The end of summer vacation brings the conclusion of what appeared to be a successful pilot project for Rocky Point Park in Port Moody.
The Summer Concert Series was the test ground for bringing food carts to the popular park.
And vendors and city politicians alike are giving the project glowing reviews.
"Our overall experience with it turned out to be great," said Allessandro Gladden, owner and operator of Hotties Panzerotti, one of four food carts chosen for the project.
He said since it was a pilot project, he didn't know exactly what to expect, but there turned out to be enough business to make it worth taking part.
In fact, Gladden told The NOW he'll come back next year if food cart vendors are invited, and he would even like to see the program expanded to the entire weekend.
The pilot project, which was originally conceived by the city's economic development committee and approved by council last spring, had food-cart vendors in the park on Sundays through Aug. 26, the length of the concert series.
In all, city staff recommended four vendors for the pilot, including Old Country Pierogi, Gourmet Hotties, This Little Piggy and Hotties Panzerotti.
Coun. Diana Dilworth echoed Gladden's sentiment.

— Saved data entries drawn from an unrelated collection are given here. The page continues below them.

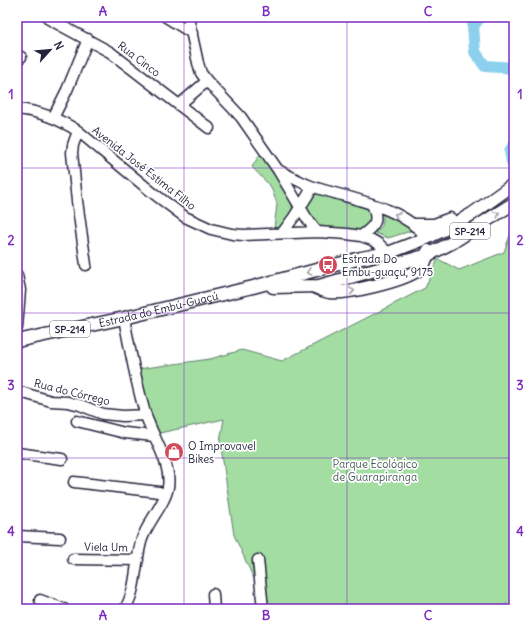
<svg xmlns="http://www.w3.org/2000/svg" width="531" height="626" font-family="Delius,sans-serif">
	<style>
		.green { fill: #a3dda2; stroke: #62806e }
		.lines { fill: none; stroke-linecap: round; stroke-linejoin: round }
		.river { stroke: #8cd0ed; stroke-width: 12 }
		.minor-casing { stroke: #22223b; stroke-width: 13 }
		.major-casing { stroke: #22223b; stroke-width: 15 }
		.minor { stroke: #fff; stroke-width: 10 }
		.major { stroke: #fff; stroke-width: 12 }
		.oneway { stroke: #9c9ca7 }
		.grid { fill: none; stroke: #7b2cbf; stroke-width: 1; stroke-opacity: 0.55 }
		.labels { text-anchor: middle; stroke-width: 3.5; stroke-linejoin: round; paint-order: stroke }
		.shield { fill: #fff; stroke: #646476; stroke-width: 1 }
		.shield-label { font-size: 10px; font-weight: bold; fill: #22223b }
		.street-label { font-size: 11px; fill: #22223b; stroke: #fff }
		.poi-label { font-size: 11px; fill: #22223b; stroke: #fff; text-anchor: start }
		.park-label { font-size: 11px; fill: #495a5a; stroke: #fff }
		.neatline { fill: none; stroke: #7b2cbf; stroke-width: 1.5 }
		.grid-label { font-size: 13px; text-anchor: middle; font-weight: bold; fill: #7b2cbf }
	</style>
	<rect width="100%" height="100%" fill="#fff"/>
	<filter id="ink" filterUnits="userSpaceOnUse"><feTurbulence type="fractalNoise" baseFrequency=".025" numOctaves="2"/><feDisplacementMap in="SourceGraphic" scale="8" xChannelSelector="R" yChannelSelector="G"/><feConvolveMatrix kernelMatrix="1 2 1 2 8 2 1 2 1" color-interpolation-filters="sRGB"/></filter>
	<g filter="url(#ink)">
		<!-- green -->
		<path class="green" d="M 260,154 C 268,165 283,181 288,192 C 296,208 293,225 274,228 L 277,204 L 271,187 L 252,167 Z
			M 313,187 L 369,204 L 375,216 L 359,235 L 320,231 L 301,208 Z
			M 383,213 L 414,230 L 388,238 L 375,233 C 384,226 383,224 383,213 Z
			M 514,224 L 514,600 L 497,609 L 267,609 L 259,583 L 253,577 L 234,535 L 220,441 L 224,419 L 155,434 L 138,369 L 210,359 L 242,350 L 282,361 L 425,288 L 438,259 L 459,270 L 504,252 Z"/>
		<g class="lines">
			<!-- river -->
			<path class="river" d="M 480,17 L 473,26 L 475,52 L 485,66 L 514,68
				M 514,145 L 510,151 L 512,162 L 514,163"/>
			<!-- minor casing -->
			<g class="minor-casing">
				<path id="minor" d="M 166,17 L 192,33
					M 188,17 L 198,63 L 201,73 L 207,81 L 241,117 L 278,170 L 306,217 L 314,228 L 318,232
					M 49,19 L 110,52 L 209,128
					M 17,55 L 21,57
					M 179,105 L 207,81
					M 17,109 C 39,111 59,119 78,131 L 153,193 L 185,217 L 211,229 L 232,234 L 243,235 L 318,232 L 347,234 L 361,236 L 372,240 L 379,244 L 388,253
					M 53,118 L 67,90 L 88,39
					M 78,131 L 73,145 L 72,153 L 77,201 L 86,265
					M 278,170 C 289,176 300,182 311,186 C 349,199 401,205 427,238
					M 283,232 L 294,217 L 313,187
					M 361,236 C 376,225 379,221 372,204
					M 17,275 L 20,290 L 17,328
					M 124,318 C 130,350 136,384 146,416 C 153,437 172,465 168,487 C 165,505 146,523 141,542 C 135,564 137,588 125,609
					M 17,391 L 51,401 L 68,402 L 80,405 L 103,414 L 123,416 L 146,415
					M 77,421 L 125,433 L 154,436
					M 17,453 L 62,459
					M 74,482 L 159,492
					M 17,536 L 60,538
					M 73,559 L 138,560
					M 258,560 L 263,609
					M 213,594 L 214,609
					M 40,600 L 64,609"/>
			</g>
			<!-- major casing -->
			<g class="major-casing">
				<g id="major">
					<path d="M 415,225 L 434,225 L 450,219"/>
					<path d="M 273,287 L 319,286 L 428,255 L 453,242 L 514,203"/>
					<path d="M 315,287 C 319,289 324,291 329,292 C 348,294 402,281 418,270 C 424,266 427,258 428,251"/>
					<path id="s1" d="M 17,341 L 124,318 L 253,287 L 361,258 L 388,253 L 427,238 L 447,228 L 472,214 L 514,184"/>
				</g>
			</g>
			<!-- minor -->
			<use href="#minor" class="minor"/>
			<!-- major -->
			<use href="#major" class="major"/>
		</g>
		<!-- one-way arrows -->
		<defs><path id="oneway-chevron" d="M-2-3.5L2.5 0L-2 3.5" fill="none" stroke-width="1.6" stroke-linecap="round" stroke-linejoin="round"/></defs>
		<g class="oneway">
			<use href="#oneway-chevron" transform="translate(497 214) rotate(-33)"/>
			<use href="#oneway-chevron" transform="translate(397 215) rotate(-153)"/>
			<use href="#oneway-chevron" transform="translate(309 272) rotate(165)"/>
			<use href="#oneway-chevron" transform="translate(352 291) rotate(-9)"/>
		</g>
	</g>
	<!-- grid -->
	<path class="grid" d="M 184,17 L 184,609M 347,17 L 347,609M 17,168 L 514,168M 17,313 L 514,313M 17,458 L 514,458"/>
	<!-- icons -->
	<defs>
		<g id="bus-disc" transform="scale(1)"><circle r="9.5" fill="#d1495b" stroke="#fff"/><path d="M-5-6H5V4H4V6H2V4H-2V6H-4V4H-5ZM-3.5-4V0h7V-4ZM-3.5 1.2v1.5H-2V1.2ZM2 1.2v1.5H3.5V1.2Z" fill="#fff"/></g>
		<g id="shop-disc" transform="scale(1)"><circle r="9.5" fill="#d1495b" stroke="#fff"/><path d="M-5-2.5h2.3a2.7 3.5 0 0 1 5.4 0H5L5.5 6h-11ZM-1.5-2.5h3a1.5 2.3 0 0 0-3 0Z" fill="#fff"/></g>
	</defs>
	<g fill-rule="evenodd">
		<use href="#bus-disc" x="328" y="265"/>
		<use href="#shop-disc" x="174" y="452"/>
	</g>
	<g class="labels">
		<!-- shield labels -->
		<g class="shield">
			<rect x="450" y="223" width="40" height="16" rx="3"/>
			<rect x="50" y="321" width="40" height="16" rx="3"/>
		</g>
		<g class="shield-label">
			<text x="470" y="235">SP-214</text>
			<text x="70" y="333">SP-214</text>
		</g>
		<!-- street labels -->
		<g class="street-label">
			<text transform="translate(139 59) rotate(37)" y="4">Rua Cinco</text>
			<text transform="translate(144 168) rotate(38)" y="4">Avenida José Estima Filho</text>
			<text dy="4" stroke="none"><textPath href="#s1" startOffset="145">Estrada do Embú-Guaçú</textPath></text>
			<text transform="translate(72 392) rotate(14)" y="4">Rua do Córrego</text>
			<text transform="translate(106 547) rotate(1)" y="4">Viela Um</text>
		</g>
		<!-- poi labels -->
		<g class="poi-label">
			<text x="342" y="263">Estrada Do<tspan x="342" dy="13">Embu-guaçu, 9175</tspan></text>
			<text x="188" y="450">O Improvavel<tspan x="188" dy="13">Bikes</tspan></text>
		</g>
		<!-- park labels -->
		<g class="park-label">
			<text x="375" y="468">Parque Ecológico<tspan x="375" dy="13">de Guarapiranga</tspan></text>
		</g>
	</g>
	<!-- margin -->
	<rect width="531" height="626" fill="none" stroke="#fff" stroke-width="44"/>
	<!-- north arrow -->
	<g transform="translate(50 50) rotate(63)" stroke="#ffffff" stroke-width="3" paint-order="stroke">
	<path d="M0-3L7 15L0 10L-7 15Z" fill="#22223b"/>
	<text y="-6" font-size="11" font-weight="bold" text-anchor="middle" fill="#22223b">N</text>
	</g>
	<rect x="22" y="22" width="487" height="582" class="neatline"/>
	<g class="grid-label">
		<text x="103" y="16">A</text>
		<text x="266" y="16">B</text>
		<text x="428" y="16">C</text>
		<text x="11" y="99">1</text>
		<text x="520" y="99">1</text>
		<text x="11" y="245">2</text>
		<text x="520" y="245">2</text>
		<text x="11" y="390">3</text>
		<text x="520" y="390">3</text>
		<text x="11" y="536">4</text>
		<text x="520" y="536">4</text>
		<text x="103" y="620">A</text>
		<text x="266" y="620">B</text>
		<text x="428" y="620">C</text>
	</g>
</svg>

"From start to finish, it was a good idea and a great success," she said.
Dilworth suggested some people were coming to the park just for food carts, while others who where there for the concert also enjoyed the food choices.
A report on the pilot project is expected to be in front of council later this fall.
Dilworth said the report would likely focus on several areas, including whether to open up the park to carts next year, adding more vendors and adding more days they can operate.
The councillor said she looks forward to having the discussion around the council table.
That's not to say there weren't some critiques to the project.
Council approved a second pilot project to divert compostables from regular waste at the park during the series.
The pilot would see an organic collection cart included as part of the recycling station selected for the foodvendor project.
Volunteers manned the collection carts, or "zero-waste recycling stations."
Dilworth said she isn't sure it was that successful and suggested the city could have put more focus on the project.
"It was a valid attempt, but I think we need to look at that one a little closer," she said.
Meanwhile, Gladden said he'd like to see more publicity and awareness the carts are in the park, noting some people he spoke with who came down for the concerts didn't know the food options were available.
The business owner would also like to see the concerts themselves last longer throughout the day.